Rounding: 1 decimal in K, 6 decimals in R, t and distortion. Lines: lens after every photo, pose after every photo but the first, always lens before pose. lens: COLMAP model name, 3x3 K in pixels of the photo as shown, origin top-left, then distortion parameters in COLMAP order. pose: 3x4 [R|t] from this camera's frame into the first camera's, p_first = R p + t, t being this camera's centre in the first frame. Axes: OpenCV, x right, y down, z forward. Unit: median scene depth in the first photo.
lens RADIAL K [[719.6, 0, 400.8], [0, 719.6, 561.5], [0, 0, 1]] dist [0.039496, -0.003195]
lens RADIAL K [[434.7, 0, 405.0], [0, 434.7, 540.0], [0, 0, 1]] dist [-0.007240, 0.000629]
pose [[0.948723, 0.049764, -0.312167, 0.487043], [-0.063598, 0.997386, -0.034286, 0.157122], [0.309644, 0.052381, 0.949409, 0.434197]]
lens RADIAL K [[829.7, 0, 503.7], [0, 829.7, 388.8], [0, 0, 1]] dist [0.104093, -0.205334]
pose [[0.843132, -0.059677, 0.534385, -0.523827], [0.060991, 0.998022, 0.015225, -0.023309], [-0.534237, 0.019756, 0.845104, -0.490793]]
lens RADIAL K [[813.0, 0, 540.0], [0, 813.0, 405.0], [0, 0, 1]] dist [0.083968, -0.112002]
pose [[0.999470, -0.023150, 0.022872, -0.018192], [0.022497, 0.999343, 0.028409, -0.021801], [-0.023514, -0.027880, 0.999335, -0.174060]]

◇ ◇ ◇ ◇

GOAL OF THE EXERCISE — Rewrite the records above, swapping "Rounding" for "Precision" and leaving everything else unchanged.

EXERCISE RESULT —
Precision: 1 decimal in K, 6 decimals in R, t and distortion. Lines: lens after every photo, pose after every photo but the first, always lens before pose. lens: COLMAP model name, 3x3 K in pixels of the photo as shown, origin top-left, then distortion parameters in COLMAP order. pose: 3x4 [R|t] from this camera's frame into the first camera's, p_first = R p + t, t being this camera's centre in the first frame. Axes: OpenCV, x right, y down, z forward. Unit: median scene depth in the first photo.
lens RADIAL K [[719.6, 0, 400.8], [0, 719.6, 561.5], [0, 0, 1]] dist [0.039496, -0.003195]
lens RADIAL K [[434.7, 0, 405.0], [0, 434.7, 540.0], [0, 0, 1]] dist [-0.007240, 0.000629]
pose [[0.948723, 0.049764, -0.312167, 0.487043], [-0.063598, 0.997386, -0.034286, 0.157122], [0.309644, 0.052381, 0.949409, 0.434197]]
lens RADIAL K [[829.7, 0, 503.7], [0, 829.7, 388.8], [0, 0, 1]] dist [0.104093, -0.205334]
pose [[0.843132, -0.059677, 0.534385, -0.523827], [0.060991, 0.998022, 0.015225, -0.023309], [-0.534237, 0.019756, 0.845104, -0.490793]]
lens RADIAL K [[813.0, 0, 540.0], [0, 813.0, 405.0], [0, 0, 1]] dist [0.083968, -0.112002]
pose [[0.999470, -0.023150, 0.022872, -0.018192], [0.022497, 0.999343, 0.028409, -0.021801], [-0.023514, -0.027880, 0.999335, -0.174060]]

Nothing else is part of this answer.